"Lookie here," Joe Bridges says.
Engrossed in my duties as President of Union Mission, I look at our skinny, sandy hair, cowboy boat wearing maintenance man ... formerly homeless, addicted and married.
Before I can say anything, he walks away.
Trusting Joe with everything in me, I meander into the lobby, down the hall and into the courtyard of the men's shelter.
Joe and I were pretty cocky about our shelters and had the audacity to believe they should resemble a home.
Savannah, Georgia's got a lot of great private courtyards so we built one whenever we built shelters ... which was often.
The courtyard at Grace House had ten foot walls, a brick yard leading to an elaborate garden, a fountain with fish, a covered stage and a huge planter with a massive weeping willow tree sprouting out of it.

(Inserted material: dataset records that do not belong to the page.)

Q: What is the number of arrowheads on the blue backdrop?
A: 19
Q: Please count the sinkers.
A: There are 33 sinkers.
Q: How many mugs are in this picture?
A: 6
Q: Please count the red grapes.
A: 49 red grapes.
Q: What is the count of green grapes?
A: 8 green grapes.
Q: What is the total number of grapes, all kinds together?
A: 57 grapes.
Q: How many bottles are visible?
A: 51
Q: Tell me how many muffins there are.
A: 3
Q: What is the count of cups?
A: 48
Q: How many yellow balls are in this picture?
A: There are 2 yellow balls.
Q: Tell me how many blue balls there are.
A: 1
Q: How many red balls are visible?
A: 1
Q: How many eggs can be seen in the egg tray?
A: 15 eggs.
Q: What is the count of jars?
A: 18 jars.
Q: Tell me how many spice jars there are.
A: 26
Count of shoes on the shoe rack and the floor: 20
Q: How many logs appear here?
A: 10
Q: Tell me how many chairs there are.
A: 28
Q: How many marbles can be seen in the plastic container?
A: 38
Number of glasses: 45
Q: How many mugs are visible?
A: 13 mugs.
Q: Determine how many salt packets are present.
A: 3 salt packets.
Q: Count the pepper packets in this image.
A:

The weeping willow tree is in honor of my Grandma Carver who had one in her front yard. When she died, I thought it'd be nice to have a daily reminder of her so Joe built the planter, planted the tree which is what I saw when I stared out of my office window.
Joe designed the planter so it was four connecting benches in the shade and that's where he's sitting.
Taking the cigarette from his mouth, he coughs up a wad of spit, lets it fly over the courtyard wall and says, "You had a dumb idea. We have to kill it."
"What are you talking about?" I sigh taking my place beside him.
"Lookie," he says returning the cigarette to his mouth while nodding his head forward.
The courtyard is filled with homeless men, too sick to work or look for it. They are coughing, hacking, spitting, showing each other the X-rays the Hospital gave them ... and dogs.
I was convinced if we gave homeless people pets they'll love them, place the animals first, take the focus off themselves, learn to give rather than take and ... eventually love themselves and other people.
"It's not really a dumb idea," Joseph adds blowing smoke halos above our heads. "It's just impracticable. Somebody's gonna get hurt."
At that moment, a sick homeless guy stands, takes two steps and immediately trips over one of the two dozen leashes connecting the dogs to their owners.
Half a dozen homeless guys stumble to help the guy but his dog's barking furiously protecting his owner so they sit back down and the dog licks the blood away.
"Ouch," I say. "I see what you mean."
"I thought you would," Joseph says standing up to help the man and he has so much authority about him the dog shyly backs away.
The guy stands holding his bleeding head untangling himself from multiple leashes.
"We gonna get sued," Joe fires his final point, lights another cigarette and wanders off to whatever he's doing next.
And that was the end of the homeless pets for homeless people program ... at least in the big shelters.
Well ... except when we broke the new rule for people and pets we especially liked.